Олссон, казалось, не заметил комментария эксперта и вопреки всему явно не собирался менять тему.
— Если я все правильно понял, — сказал он, — ее, значит, задушили, а ранее изнасиловали по крайней мере дважды, и она умерла примерно около пяти.
— Да, — подтвердил Энокссон. — Она умерла между половиной пятого и пятью.
«Хороший парень, стой на своем, — мысленно поддержал его Бекстрём. — Такому дай мизинец, так он оттяпает всю руку».
— А признаки ритуального характера преступления… раны, напоминающие следы пыток… точнее говоря, то, что он связал ее, вставил ей в рот кляп и нанес множество ударов ножом. Как далеко вы продвинулись здесь?
— Относительно ударов это сильно сказано, — возразил Энокссон. — Скорее он колол ее.
— Если я правильно понял, — повторился Олссон, — то речь идет о тринадцати ударах. Или уколах, если тебе так больше нравится.
— Да. Тринадцати, и, по-моему, мы вряд ли что-то упустили. Она потеряла немного крови, когда он колол ее, пусть раны и не особенно глубокие, а значит, тогда еще была жива и сопротивлялась, и в этом ведь, наверное, сама суть, — констатировал Энокссон неожиданно с несколько усталым видом.
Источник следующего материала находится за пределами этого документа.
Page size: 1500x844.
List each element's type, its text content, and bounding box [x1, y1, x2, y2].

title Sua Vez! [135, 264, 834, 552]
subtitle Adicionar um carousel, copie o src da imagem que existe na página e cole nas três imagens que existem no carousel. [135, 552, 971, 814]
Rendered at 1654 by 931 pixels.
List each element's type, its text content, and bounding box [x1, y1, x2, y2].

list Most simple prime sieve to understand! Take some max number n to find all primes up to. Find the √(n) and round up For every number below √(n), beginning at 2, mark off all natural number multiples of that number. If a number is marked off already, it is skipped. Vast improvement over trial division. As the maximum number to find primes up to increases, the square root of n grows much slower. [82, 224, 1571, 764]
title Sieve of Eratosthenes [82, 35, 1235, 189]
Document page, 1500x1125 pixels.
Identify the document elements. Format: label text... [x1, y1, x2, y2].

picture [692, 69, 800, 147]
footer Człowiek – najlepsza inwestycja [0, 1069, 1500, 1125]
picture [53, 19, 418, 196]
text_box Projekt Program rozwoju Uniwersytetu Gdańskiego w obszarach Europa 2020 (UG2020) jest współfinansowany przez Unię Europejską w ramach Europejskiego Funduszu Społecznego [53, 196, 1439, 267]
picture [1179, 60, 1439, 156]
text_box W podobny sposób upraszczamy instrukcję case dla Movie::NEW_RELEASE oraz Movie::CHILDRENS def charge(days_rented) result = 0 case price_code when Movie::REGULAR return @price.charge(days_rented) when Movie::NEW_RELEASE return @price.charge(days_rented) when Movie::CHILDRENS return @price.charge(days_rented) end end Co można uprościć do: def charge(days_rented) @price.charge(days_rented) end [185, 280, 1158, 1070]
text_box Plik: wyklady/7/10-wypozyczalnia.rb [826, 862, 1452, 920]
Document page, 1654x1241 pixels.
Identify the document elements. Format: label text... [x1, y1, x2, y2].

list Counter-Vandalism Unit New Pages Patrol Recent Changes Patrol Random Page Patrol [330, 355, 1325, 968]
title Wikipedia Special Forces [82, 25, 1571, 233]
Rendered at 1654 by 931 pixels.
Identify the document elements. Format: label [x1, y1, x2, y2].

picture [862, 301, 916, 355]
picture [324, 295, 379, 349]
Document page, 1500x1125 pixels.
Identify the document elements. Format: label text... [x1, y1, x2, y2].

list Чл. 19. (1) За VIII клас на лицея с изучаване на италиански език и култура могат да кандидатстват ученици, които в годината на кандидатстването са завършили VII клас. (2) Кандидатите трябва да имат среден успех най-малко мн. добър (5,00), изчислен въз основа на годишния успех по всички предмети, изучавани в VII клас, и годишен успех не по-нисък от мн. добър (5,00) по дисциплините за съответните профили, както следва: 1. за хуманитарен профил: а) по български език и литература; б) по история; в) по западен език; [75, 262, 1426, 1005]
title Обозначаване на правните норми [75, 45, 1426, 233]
— Тринадцать ударов, — произнес Олссон таким тоном, словно внезапно увидел свет в конце туннеля. — Это же, наверное, не случайно?
— Я не понимаю, что ты имеешь в виду, — ответил Энокссон, хотя, судя по выражению его лица, он давно догадался, куда клонит руководитель расследования.
— Почему именно столько, — настаивал Олссон. — Тринадцать — символическое число. Если ты спросишь меня, то скажу: их не случайно именно столько. Я уверен, преступник хотел оставить нам какое-то послание.
— А я считаю, что их чисто случайно тринадцать, а не десять, или двенадцать, или двадцать, — отрезал Энокссон.
— Мы подумаем над этим, — сказал Олссон таким довольным тоном, каким обычно говорят люди, которые уже подумали обо всем и знают ответ.
Ну, хватит, решил Бекстрём. Он кивнул дружелюбно и хмыкнул довольно громко, чтобы привлечь всеобщее внимание.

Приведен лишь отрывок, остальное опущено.